Bell, who in 1968 became the first and only tenured black professor at Harvard Law School, also agrees that much of the hiring was a direct reaction to student demands.

Advertisement

However, recruitment efforts have not removed the stigma from being black at Harvard. Recently-appointed professors and administrators often feel they are considered to be less qualified than their white peers or blacks who came to Harvard earlier.

But in general, blacks feel strongly that there is little or no incompetence among them. Kilson says, "All of us are of as good a quality or better (than whites)." Furthermore, Harwell says that "today I have no reason to believe that appointments are made with an eye to diffusing potential protest."

Archie C. Epps III, dean of students, expresses a different view, however: "Some are not as competent and were appointed as a result of student demands."

Whether or not Epps's opinion has been taken to heart by the administration is uncertain, but according to Bell, the original movement to increase the number of blacks at the college has died down. Bell says he believes that the gradual demise of the effort has adversely affected the credibility of blacks already here. "The longer a black teacher remains the only one in a department, the more eroded his credibility becomes," Bell says.

He explains that the colleagues and students of a lone black professor quickly forget his credentials, and that the longer he remains alone, the more likely they are to remember that he was recruited for his position. Thus, they are more likely to believe that he is incompetent.

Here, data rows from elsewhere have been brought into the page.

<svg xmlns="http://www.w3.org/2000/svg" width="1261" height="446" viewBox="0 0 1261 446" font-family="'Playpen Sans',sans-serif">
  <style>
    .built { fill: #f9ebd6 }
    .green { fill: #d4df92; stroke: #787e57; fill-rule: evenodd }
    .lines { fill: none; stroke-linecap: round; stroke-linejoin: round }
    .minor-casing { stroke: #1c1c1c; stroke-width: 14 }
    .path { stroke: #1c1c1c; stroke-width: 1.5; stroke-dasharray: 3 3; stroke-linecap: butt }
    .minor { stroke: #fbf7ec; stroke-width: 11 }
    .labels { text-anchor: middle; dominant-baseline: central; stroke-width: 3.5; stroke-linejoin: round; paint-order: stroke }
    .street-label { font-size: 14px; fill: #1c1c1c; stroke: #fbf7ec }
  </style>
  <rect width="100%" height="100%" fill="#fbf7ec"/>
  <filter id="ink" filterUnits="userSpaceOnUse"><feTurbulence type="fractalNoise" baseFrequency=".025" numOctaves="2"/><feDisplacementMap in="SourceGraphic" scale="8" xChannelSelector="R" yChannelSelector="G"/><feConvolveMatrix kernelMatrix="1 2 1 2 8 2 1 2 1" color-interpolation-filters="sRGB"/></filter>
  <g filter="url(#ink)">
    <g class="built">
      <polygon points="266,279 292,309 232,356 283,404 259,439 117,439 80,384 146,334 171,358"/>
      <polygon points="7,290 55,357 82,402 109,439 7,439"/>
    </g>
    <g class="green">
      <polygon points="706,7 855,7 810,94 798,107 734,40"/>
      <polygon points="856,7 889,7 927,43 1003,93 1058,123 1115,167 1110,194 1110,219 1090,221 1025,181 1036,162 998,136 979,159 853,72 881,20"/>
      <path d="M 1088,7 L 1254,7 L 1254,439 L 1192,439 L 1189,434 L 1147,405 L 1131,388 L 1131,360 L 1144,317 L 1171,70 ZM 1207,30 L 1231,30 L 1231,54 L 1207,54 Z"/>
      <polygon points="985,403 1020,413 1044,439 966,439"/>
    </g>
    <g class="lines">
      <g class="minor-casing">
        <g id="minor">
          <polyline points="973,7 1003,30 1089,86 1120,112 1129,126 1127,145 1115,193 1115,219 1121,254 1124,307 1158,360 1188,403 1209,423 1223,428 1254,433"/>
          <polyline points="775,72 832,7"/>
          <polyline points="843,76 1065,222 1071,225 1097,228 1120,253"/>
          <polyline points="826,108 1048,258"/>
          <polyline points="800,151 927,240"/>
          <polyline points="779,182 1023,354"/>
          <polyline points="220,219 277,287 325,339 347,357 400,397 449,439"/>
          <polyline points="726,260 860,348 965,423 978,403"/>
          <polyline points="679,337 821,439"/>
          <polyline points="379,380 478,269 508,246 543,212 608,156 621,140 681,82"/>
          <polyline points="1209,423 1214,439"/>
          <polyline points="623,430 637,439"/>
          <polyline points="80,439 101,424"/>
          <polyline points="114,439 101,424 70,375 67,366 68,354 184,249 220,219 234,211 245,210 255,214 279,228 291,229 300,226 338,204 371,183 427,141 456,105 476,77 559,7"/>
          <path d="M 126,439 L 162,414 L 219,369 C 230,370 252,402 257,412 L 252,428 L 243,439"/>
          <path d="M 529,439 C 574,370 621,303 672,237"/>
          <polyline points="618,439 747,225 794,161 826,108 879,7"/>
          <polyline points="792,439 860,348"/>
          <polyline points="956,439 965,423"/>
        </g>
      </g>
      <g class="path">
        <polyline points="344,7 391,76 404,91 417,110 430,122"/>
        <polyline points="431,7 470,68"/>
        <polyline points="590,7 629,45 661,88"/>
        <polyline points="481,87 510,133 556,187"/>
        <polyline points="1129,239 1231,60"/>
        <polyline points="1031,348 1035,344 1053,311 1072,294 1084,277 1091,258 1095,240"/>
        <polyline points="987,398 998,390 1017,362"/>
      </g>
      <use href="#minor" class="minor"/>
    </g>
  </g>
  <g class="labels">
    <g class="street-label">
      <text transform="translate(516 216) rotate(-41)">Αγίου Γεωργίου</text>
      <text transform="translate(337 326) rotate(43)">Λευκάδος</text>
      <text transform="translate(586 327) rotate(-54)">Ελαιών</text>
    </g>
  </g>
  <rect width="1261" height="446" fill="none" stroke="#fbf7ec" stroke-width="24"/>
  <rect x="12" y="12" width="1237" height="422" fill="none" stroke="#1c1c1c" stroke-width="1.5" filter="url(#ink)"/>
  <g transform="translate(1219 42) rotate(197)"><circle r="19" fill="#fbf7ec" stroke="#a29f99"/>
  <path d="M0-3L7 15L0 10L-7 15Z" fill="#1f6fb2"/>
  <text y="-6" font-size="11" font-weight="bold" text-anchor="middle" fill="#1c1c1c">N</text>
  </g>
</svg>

Bell also says that blacks have greater difficulty in gaining the confidence of students. He says that the white professor earns the respect of his class simply because he is white; the black teacher, on the other hand, must win this respect every time he greets a new group of students.

This inability to gain the respect of a class stems from what blacks say they consider to be the failure of the whites to accept them on an equal intellectual level.

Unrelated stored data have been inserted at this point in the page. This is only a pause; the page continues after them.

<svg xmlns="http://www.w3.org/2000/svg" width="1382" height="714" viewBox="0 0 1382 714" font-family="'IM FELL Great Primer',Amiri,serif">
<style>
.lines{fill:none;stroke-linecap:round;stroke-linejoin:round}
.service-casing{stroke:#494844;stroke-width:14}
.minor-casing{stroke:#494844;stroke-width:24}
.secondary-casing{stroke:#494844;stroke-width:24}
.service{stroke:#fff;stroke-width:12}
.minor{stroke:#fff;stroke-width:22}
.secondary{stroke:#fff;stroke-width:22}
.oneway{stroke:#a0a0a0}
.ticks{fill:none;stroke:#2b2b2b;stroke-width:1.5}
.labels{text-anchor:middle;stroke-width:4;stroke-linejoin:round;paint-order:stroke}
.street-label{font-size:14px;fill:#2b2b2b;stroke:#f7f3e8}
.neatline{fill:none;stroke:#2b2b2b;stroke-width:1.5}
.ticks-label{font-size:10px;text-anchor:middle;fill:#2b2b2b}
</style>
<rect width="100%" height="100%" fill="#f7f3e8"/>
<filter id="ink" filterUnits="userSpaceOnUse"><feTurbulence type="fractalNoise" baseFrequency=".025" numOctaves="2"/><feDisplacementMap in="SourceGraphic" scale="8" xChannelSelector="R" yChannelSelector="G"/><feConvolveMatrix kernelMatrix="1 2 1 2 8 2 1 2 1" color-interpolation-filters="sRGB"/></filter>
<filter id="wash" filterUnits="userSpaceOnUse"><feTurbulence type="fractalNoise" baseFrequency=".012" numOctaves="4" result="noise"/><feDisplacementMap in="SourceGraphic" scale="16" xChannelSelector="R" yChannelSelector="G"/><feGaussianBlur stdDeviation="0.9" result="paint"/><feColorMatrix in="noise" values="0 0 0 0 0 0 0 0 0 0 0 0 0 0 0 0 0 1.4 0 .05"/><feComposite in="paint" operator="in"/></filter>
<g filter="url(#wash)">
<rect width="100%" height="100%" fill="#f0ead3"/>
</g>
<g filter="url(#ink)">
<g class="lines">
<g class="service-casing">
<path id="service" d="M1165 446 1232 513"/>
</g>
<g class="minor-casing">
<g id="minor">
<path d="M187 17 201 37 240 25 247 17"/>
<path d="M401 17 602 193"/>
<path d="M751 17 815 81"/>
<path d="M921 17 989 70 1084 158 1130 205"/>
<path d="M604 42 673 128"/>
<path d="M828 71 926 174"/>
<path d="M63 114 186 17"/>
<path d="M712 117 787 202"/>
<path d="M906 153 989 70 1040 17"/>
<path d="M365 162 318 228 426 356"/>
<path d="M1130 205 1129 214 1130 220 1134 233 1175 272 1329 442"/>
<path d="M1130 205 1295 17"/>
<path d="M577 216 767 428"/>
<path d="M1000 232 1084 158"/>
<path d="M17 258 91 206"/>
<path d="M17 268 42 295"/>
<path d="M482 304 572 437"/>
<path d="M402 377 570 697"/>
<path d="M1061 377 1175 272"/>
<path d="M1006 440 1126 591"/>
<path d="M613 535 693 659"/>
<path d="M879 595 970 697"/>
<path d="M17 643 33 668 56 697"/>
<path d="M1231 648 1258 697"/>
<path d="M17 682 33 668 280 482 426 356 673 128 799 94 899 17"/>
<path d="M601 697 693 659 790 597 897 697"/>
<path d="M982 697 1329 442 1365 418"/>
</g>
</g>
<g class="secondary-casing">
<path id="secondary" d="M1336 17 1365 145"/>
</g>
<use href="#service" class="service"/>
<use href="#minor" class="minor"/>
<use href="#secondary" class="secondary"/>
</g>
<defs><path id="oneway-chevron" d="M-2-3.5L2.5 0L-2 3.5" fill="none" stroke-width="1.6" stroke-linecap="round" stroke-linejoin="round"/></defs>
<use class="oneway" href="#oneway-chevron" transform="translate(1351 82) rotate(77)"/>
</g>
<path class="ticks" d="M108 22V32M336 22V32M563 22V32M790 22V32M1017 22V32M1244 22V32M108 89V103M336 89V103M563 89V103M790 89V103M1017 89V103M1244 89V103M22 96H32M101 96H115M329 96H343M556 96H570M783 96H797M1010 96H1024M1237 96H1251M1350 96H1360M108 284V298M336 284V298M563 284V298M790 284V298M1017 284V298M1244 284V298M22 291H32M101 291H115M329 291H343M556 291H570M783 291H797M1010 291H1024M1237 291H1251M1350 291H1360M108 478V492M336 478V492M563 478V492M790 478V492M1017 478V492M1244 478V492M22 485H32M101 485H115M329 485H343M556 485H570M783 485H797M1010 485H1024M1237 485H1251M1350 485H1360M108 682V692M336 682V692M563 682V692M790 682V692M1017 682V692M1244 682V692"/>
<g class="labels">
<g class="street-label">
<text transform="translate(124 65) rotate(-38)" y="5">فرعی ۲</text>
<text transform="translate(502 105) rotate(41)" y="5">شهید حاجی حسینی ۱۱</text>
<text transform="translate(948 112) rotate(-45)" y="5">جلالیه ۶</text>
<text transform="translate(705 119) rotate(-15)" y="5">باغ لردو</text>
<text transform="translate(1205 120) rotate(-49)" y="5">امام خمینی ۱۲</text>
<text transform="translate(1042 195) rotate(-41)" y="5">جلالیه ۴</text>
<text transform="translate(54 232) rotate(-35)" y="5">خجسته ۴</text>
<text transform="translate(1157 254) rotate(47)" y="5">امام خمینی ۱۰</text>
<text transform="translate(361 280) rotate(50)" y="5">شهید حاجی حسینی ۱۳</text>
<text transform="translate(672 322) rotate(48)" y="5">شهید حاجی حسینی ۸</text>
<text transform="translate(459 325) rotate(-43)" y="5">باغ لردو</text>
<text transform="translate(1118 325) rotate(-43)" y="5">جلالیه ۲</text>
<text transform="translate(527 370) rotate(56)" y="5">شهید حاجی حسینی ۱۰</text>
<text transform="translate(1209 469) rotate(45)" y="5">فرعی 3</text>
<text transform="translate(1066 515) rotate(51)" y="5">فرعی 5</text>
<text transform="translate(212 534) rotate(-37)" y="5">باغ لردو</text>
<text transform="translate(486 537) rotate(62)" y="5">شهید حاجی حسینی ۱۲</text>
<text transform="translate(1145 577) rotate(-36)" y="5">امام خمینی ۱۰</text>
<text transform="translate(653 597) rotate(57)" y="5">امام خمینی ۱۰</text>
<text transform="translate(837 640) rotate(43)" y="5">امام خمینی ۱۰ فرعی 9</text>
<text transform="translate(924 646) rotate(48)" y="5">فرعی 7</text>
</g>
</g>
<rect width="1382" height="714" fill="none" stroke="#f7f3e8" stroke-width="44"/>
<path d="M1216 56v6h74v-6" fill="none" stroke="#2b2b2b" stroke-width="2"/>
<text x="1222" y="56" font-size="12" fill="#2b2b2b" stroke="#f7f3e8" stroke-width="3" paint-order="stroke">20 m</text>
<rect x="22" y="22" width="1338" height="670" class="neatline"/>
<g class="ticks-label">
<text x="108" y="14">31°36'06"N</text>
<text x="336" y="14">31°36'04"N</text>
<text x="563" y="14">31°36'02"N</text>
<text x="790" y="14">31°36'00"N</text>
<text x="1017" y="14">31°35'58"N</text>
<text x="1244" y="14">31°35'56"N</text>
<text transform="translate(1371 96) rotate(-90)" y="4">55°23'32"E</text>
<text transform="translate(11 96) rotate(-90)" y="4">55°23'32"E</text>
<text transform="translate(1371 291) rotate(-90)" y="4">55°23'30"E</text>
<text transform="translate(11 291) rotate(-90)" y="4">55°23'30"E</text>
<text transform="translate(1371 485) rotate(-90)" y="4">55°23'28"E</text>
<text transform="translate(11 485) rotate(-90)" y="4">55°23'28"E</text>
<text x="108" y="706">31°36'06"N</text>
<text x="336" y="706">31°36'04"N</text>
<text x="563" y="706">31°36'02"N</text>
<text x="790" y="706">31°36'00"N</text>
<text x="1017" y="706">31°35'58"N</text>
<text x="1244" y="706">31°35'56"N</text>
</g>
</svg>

Bell says this is particularly true of women, although he says he feels it is more true for all blacks than for women as a group. Not only is this the case at Harvard, but according to Bell, the situation prevails at predominantly-white universities across the country.

Some blacks say they find their intellectual endeavors disturbed by the administration, which they claim wants them to be "superblacks." They are expected to serve on committees, work with recruitment and admissions offices and solve the problems of black students. However, when one is evaluated for tenure, departments examine a list of books one has written, and do not take into account the committees one has served on. Therefore, working on committees and gaining tenure are sometimes incompatible.

These ills are compounded by channeling all the problems of black students to the black administrator. Poussaint says that he handles most minority-student problems at the Medical School in part by choice, but in part by the design of the other members of the school.

Administrators and colleagues pose problems for blacks, but minority students also seem to flock to the black administrator. Walter Leonard sums up the issue when he says, "Black students expect us to be one or more or all of these things: friends, guidance counselors, academic advisers, job references, mentors, spokesmen, companions, clergymen, clerks, as well as boosters in times of trouble, and congratulators in times of success."

Finally, the black professor or administrator is caught between two groups: the faculty and administration against the black student body. He has the option of alienating one group or the other. If he supports the administration, he will be labeled an Uncle Tom; if he does not, the administration will accuse him of being partisan or militant.

The black professor or administrator then, must decide whether or not to advocate the students' views. Most black administrators at Harvard believe that they should present the students' views without supporting them. Exposure, not advocacy, is the key.

Such are the problems of the black administrator. Time and changes in the attitudes of blacks and whites on all academic and social levels may ease some of them, but until blacks have authority in all facets of the academic spectrum, the major problems will continue to exist.